At the heart of landscape painting are colour, form and light. It’s only appropriate the letter D in our alphabet covers two of those three, at dawn and dusk, when the dominant greens of the land meet the contrast of red and gold in the sky.
When painting from nature, in particular en plein air, these are the two times of the day when you want to face into the sun, contre jour, rather than having the light behind you or from one side of the view. Try contre jour when the sun is any higher and it rapidly becomes blinding, bleaching all colour from your vision, and limiting sessions to thirty minutes even at lower solar elevations.
The other major limitation of painting these periods in front of the motif is the brief time that colour and light are just right, which can be as fleeting as a few minutes, a serious challenge even for those who work extremely fast. Often, the best that can be managed is a lightning sketch with some colour matches, leaving the painting to be completed from memory.
By the end of the 1630s, Claude Lorrain’s reputation was made as one of the two greatest landscape painters of the period, alongside the other Frenchman in Rome, Nicolas Poussin. Like Poussin, Claude drew and sketched in front of the motif, a practice he showed in An Artist Studying from Nature (1639). Unlike his compatriot, Claude had a lasting love of painting into the setting sun, as here, although all his finished works were made in the studio.
JMW Turner was a great admirer of Claude, and in 1817 painted the Decline of the Carthaginian Empire looking straight into the setting sun, a landscape thinly disguised as a history painting.
John Linnell developed a taste for richly chromatic views such as Harvest Home, Sunset: The Last Load from 1853, showing the final wagonload of cut grain leaving the fields at dusk, as the harvest is completed.
Samuel Palmer’s paintings of dusk took over from those of Turner and Linnell. His Sunset from 1861 is among the best of these, capturing the warm sunlight of the late summer, just before the grain harvest.
In the same year, Ivan Aivazovsky demonstrated why he kept his studio in his home town of Feodosia in Crimea, Ukraine, in Sunset over Yalta (1861). This shows the popular resort city on the southern coast of the peninsula.
When John Atkinson Grimshaw switched to landscapes early in his career, one of his first finely detailed twilight views was this of Lake Windermere from 1863.
Some of the great Swedish natural history painter Bruno Liljefors’ finest works are almost pure landscapes, such as his Hunting Geese from 1896, with its superb mackerel sky of dusk.
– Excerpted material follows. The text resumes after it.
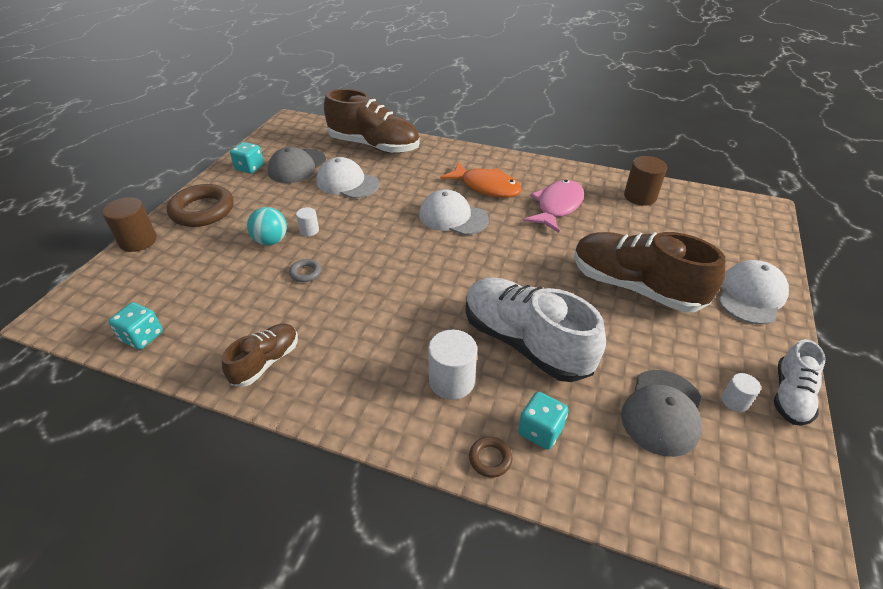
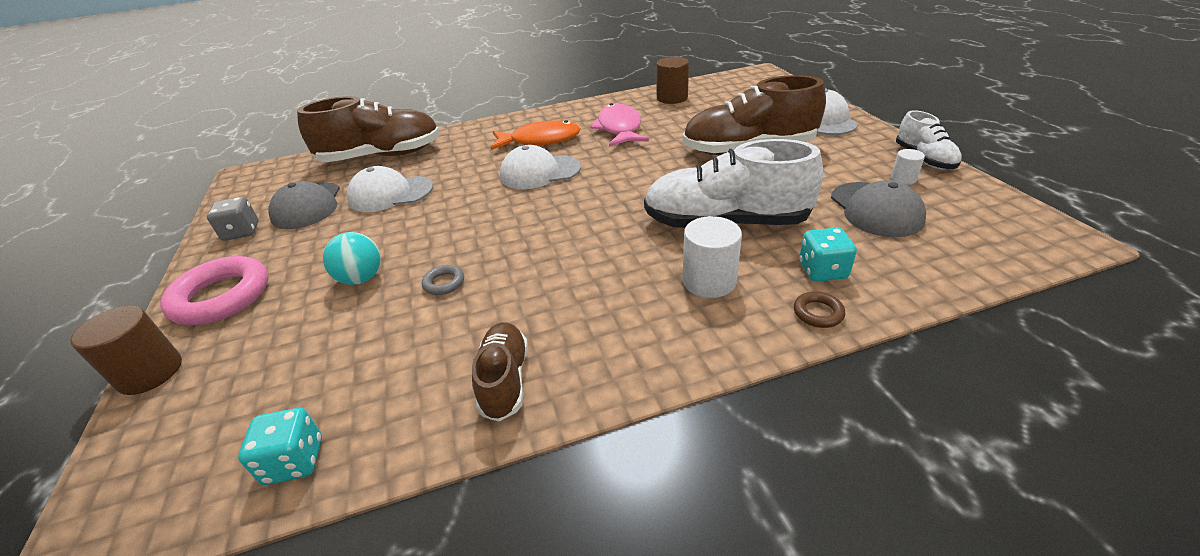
camera: 35 degrees left, 5 degrees down
brown ring [167,184,234,227] -> pink ring [160,256,268,325]
turquoise dice [230,142,264,174] -> grey dice [207,197,258,241]
white cylinder [296,207,319,236] -> none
While most paintings of dawn or dusk look into the warm light, some reverse direction and show the colours of the rising or setting sun cast on the landscape, with the sun behind the artist.
James Dickson Innes had an affection for these periods of the day, as seen in his Deep Twilight, Pyrenees, painted in 1912-13.
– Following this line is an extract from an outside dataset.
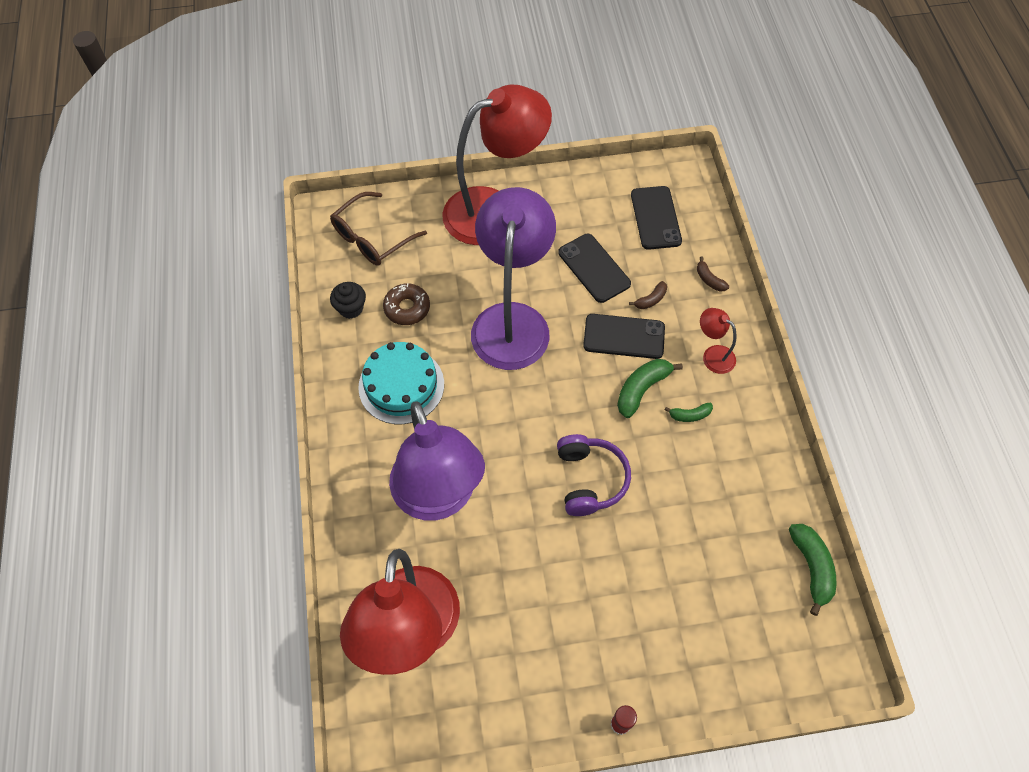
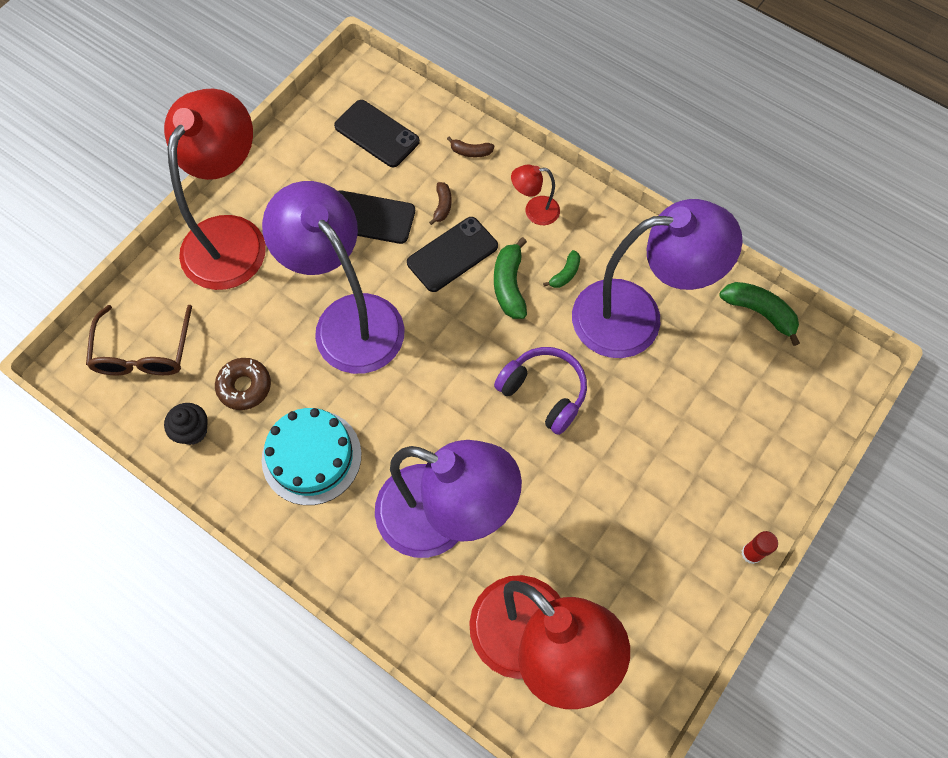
camera: 45 degrees left, 5 degrees up
none -> purple lamp [572,199,743,358]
These effects are often most striking when the sun’s red light is colouring a snow-covered mountain, an effect that’s confined to certain locations and seasons. Vasily Vasilyevich Vereshchagin was fortunate enough to get perfect conditions for his view of Mount Kazbek, in the Caucasus range, painted in 1898.
Kangchenjunga in the Himalaya is another example of a mountain that can reward the viewer with an extraordinary vision at dusk. When Nicholas Roerich was living in India in 1844, he caught the light just right in his view of the distant Kangchenjunga, most probably seen from Darjeeling.
Some locations and conditions also work when the light of dusk is coming from the side, as shown in Alfred de Bréanski’s undated Sunset in the Scottish Highlands.
Finally, the warm colours associated with dawn and dusk aren’t essential in more modern landscapes, as shown in James Abbott McNeill Whistler’s Nocturne: Blue and Gold — Southampton Water from 1872.
Whistler painted this on the long broad estuary connecting the port of Southampton to the Solent, on the central south coast of England. In this case, his contre jour is dominated by the colours of its title, with the sun apparently rising rather than setting.